Eternity, in Google Limbo

Definition of in limbo
1: in a forgotten or ignored place, state or situation
2:  in an uncertain or undecided state or condition

In a series of posts (starting way back here) I’ve related how I’ve tried to get Google to index my photography site, including this blog and an image gallery on SmugMug. It’s been a long slog, with some successes and some reversals. But hope of a total victory has ebbed.

In a previous post I detailed how I finally got Google read and parse my sitemaps, and hoped those hundreds of URLs for photo pages would eventually get crawled and indexed. But for the most part, this hasn’t happened; those URLs are forever trapped in some sort of Google limbo, neither blessed nor condemned – just ignored. For 6 months.

At this time, I have 258 pages indexed according to Google Search Console, which is an all-time high; but the great majority (227) of those are blog posts and related URLs. The Sitemap section of GSC shows the “gallery” map successfully parsed, and 645 URLs found; but only 21 – seemingly chosen at random – have been indexed. The remaining 621 are “Excluded”, and this is where it gets interesting.

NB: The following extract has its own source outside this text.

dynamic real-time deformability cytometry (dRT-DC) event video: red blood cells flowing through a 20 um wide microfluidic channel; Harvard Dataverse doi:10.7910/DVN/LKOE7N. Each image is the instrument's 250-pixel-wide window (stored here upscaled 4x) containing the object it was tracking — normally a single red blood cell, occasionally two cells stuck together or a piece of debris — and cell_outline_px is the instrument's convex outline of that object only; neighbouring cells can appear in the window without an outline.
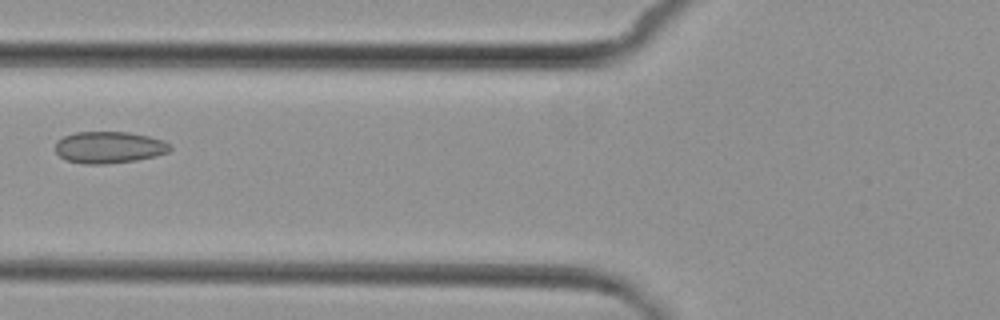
{"species": "common noctule bat (a hibernating species)", "species_latin": "Nyctalus noctula", "temperature_condition": "cold", "stored_images_in_passage": 2, "camera_frame_rate_fps": 3000, "um_per_image_px": 0.085, "animal": {"sex": "female", "body_mass_g": 29.2, "forearm_length_mm": 56.3}, "frame": {"image": 1, "passage_image": 2, "time_ms": 1.333, "image_size_px": [1000, 320], "cell_outline_px": [[172, 148], [168, 152], [156, 156], [136, 160], [104, 164], [84, 164], [68, 160], [60, 156], [56, 152], [56, 140], [64, 136], [76, 132], [128, 132], [148, 136], [164, 140], [172, 144]], "centroid_in_image_um": [9.3, 12.52], "position_along_channel_um": 116.5, "area_um2": 21.27}}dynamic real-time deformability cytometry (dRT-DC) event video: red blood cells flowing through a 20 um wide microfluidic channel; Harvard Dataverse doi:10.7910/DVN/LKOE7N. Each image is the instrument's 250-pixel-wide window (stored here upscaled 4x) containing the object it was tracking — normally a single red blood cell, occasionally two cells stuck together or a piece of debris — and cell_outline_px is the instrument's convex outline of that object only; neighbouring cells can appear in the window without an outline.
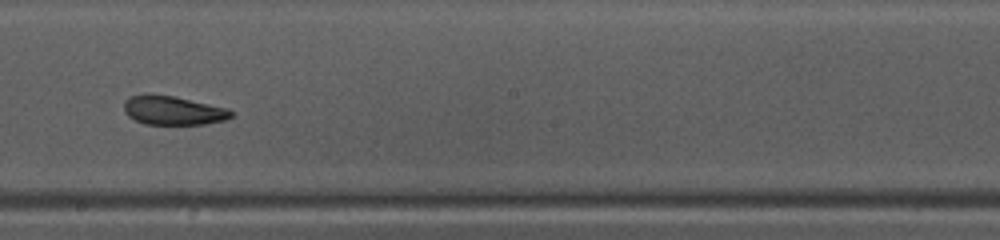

Of those 621, 3 are “Crawled – currently not indexed”. That’s Google saying “no thanks”, they’ve been looked at and not found to contain enough of what Google sees as value.

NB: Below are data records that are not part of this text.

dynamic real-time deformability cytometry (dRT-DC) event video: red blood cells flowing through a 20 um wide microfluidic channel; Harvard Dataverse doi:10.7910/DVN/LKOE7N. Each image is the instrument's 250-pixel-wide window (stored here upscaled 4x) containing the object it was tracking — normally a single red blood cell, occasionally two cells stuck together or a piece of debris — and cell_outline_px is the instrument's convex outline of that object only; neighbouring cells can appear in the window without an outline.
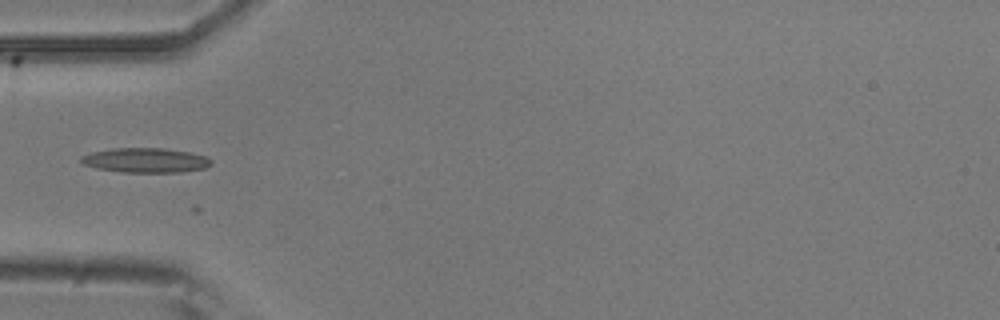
{"species": "common noctule bat (a hibernating species)", "species_latin": "Nyctalus noctula", "temperature_condition": "room temperature", "stored_images_in_passage": 15, "camera_frame_rate_fps": 3000, "um_per_image_px": 0.085, "animal": {"sex": "male", "body_mass_g": 20.5, "forearm_length_mm": 52.5}, "frame": {"image": 1, "passage_image": 2, "time_ms": 0.333, "image_size_px": [1000, 320], "cell_outline_px": [[212, 164], [204, 168], [180, 172], [120, 172], [96, 168], [84, 164], [80, 160], [80, 156], [92, 152], [112, 148], [164, 148], [188, 152], [204, 156], [212, 160]], "centroid_in_image_um": [12.34, 13.62], "position_along_channel_um": 72.7, "area_um2": 18.61}}
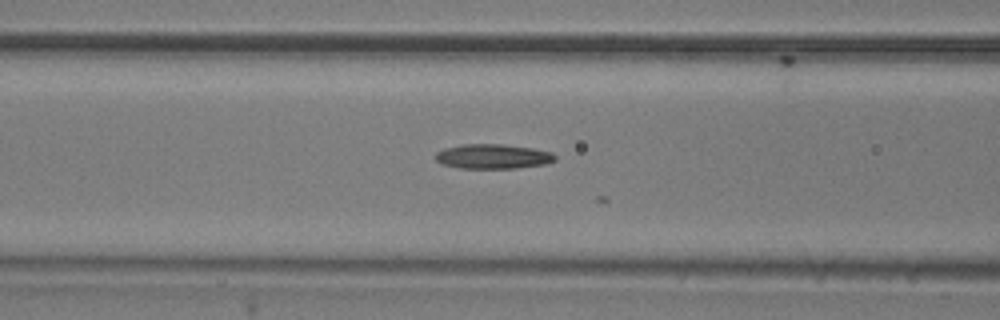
{"frame": {"image": 2, "passage_image": 6, "time_ms": 1.667, "image_size_px": [1000, 320], "cell_outline_px": [[556, 160], [544, 164], [516, 168], [460, 168], [444, 164], [436, 160], [436, 152], [444, 148], [460, 144], [504, 144], [532, 148], [552, 152], [556, 156]], "centroid_in_image_um": [41.9, 13.29], "position_along_channel_um": 124.7, "area_um2": 17.17}}
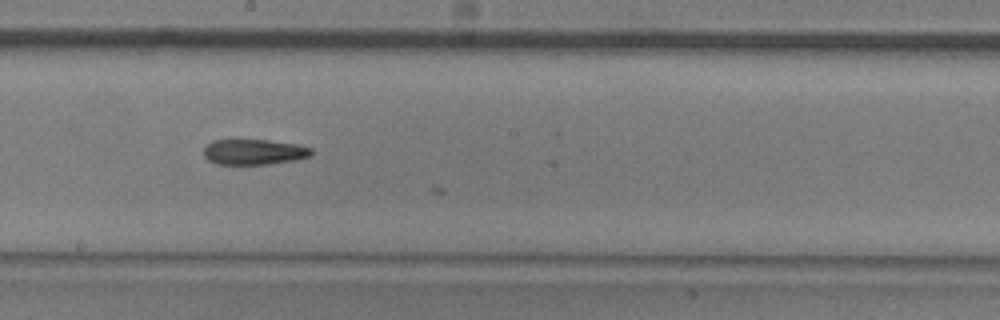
{"frame": {"image": 3, "passage_image": 14, "time_ms": 4.333, "image_size_px": [1000, 320], "cell_outline_px": [[312, 156], [296, 160], [268, 164], [216, 164], [208, 160], [204, 156], [204, 148], [212, 140], [268, 140], [296, 144], [312, 148]], "centroid_in_image_um": [21.6, 12.92], "position_along_channel_um": 226.6, "area_um2": 16.01}}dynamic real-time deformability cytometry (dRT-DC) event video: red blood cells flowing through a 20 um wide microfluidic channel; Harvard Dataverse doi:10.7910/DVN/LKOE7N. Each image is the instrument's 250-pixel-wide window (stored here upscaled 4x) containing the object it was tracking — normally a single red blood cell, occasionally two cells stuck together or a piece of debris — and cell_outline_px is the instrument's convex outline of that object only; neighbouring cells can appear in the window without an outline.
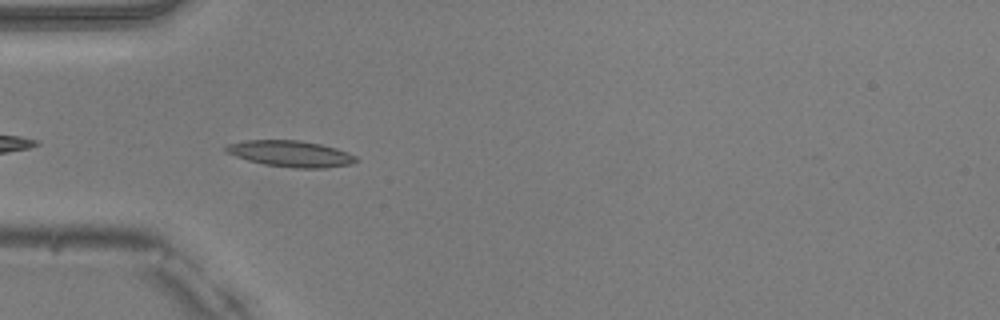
{"species": "common noctule bat (a hibernating species)", "species_latin": "Nyctalus noctula", "temperature_condition": "warm", "stored_images_in_passage": 6, "camera_frame_rate_fps": 3000, "um_per_image_px": 0.085, "animal": {"sex": "male", "body_mass_g": 20.5, "forearm_length_mm": 52.5}, "frame": {"image": 1, "passage_image": 3, "time_ms": 0.667, "image_size_px": [1000, 320], "cell_outline_px": [[360, 160], [352, 164], [324, 168], [292, 168], [264, 164], [248, 160], [236, 156], [228, 152], [224, 148], [228, 144], [244, 140], [300, 140], [320, 144], [336, 148], [348, 152], [356, 156]], "centroid_in_image_um": [24.75, 13.07], "position_along_channel_um": 60.3, "area_um2": 19.88}}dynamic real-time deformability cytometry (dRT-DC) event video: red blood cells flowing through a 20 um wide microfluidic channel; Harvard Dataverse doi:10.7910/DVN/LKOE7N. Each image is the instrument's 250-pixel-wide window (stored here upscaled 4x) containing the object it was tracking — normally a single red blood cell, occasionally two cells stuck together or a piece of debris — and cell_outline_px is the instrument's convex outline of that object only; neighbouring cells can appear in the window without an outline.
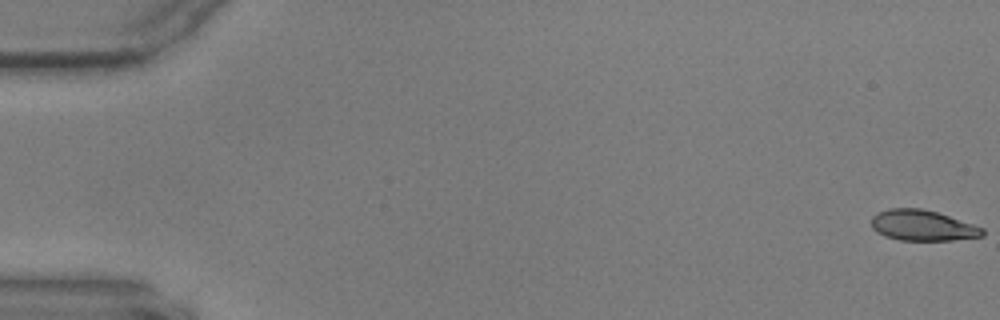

Another 19 are “Duplicate, submitted URL not selected as canonical”. These pages are just like any others in the gallery, there’s nothing unusual about them; so I’d say this categorization is just an error on Google’s part, and there’s no obvious way to find out why it happens.

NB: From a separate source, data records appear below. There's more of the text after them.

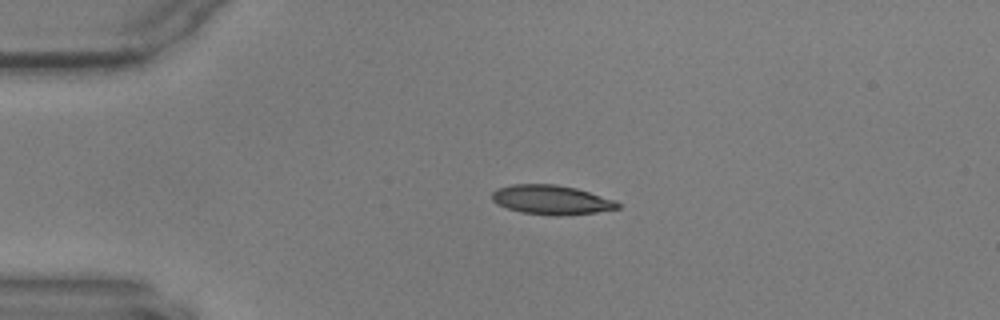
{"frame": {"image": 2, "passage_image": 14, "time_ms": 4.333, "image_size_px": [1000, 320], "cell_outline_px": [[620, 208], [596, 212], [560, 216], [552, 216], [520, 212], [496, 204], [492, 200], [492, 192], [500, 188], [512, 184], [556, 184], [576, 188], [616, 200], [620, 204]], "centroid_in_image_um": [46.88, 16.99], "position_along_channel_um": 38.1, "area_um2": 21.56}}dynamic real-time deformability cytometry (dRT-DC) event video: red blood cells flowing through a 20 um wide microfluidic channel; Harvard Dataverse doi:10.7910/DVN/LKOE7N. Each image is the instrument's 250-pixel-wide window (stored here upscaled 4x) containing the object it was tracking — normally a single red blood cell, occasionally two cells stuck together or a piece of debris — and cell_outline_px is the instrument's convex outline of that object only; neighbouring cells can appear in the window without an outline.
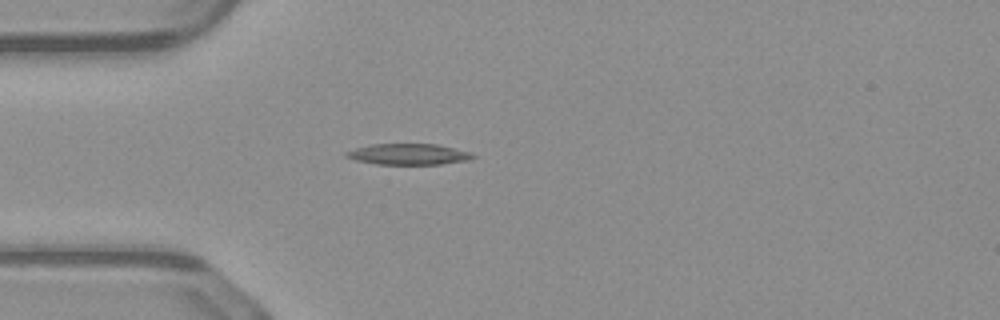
{"species": "common noctule bat (a hibernating species)", "species_latin": "Nyctalus noctula", "temperature_condition": "warm", "stored_images_in_passage": 37, "camera_frame_rate_fps": 3000, "um_per_image_px": 0.085, "animal": {"sex": "male", "body_mass_g": 23.1, "forearm_length_mm": 52.7}, "frame": {"image": 1, "passage_image": 1, "time_ms": 0.0, "image_size_px": [1000, 320], "cell_outline_px": [[476, 156], [472, 160], [440, 164], [376, 164], [356, 160], [344, 156], [344, 152], [356, 148], [372, 144], [436, 144], [472, 152]], "centroid_in_image_um": [34.75, 13.11], "position_along_channel_um": 50.2, "area_um2": 15.55}}
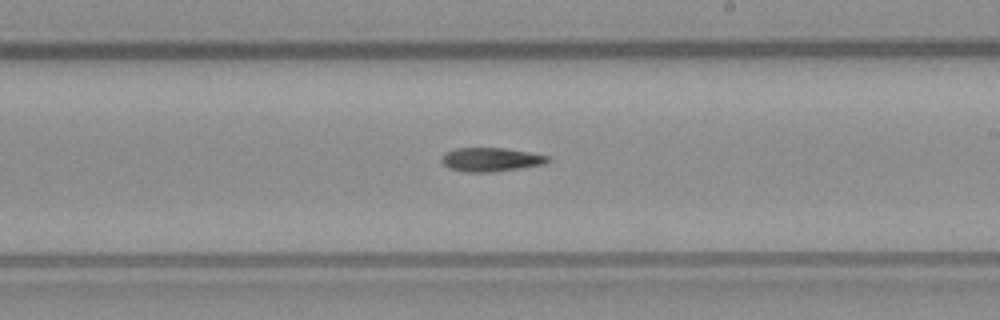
{"frame": {"image": 2, "passage_image": 16, "time_ms": 5.0, "image_size_px": [1000, 320], "cell_outline_px": [[552, 160], [544, 164], [520, 168], [492, 172], [464, 172], [448, 168], [440, 160], [440, 156], [444, 152], [456, 148], [504, 148], [528, 152], [548, 156]], "centroid_in_image_um": [41.68, 13.56], "position_along_channel_um": 247.3, "area_um2": 14.85}}
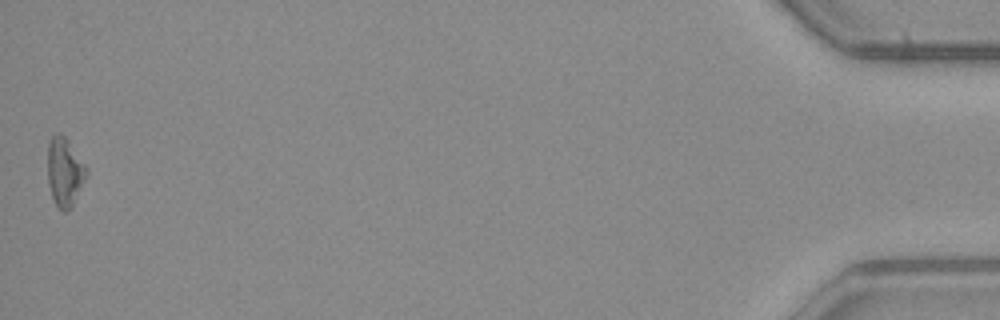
{"frame": {"image": 3, "passage_image": 37, "time_ms": 12.0, "image_size_px": [1000, 320], "cell_outline_px": [[88, 172], [72, 208], [68, 212], [64, 212], [56, 204], [52, 196], [48, 184], [48, 144], [52, 136], [56, 132], [60, 132], [68, 140], [88, 168]], "centroid_in_image_um": [5.51, 14.61], "position_along_channel_um": 429.7, "area_um2": 15.61}}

The other 602 are still listed as “Discovered – currently not indexed”. That means they’ve not been crawled by Google – and it’s looking like they never will be, unless I do something. But what?

I posted this question on Google’s “Search Console Community” and was told that “…Google wanted to crawl the URL but this was expected to overload the site; therefore Google rescheduled the crawl.”   That’s obviously not the case here because SmugMug has plenty of server capacity. I think what’s really going on is that Google just doesn’t doesn’t like “photo gallery” sites, sees them as not worthy of indexing, and when it detects one it just crawls a few randomly selected pages and leaves the rest in… perpetual limbo.

There may not be a way to win at this game. A critical weakness of Google is that its idea of a site’s “value” is based only on text, not images; it does me no good to have the best photos of Minneapolis on the web, if Google sees nothing but a bit of alt text with the word “Minneapolis” in it. And I can’t pad the description of every photograph out to the length of a Wikipedia entry.

Obviously sitemaps haven’t been the charm I was hoping for. Next, I’m going to try submitting some photo and gallery pages manually and see if that moves the needle.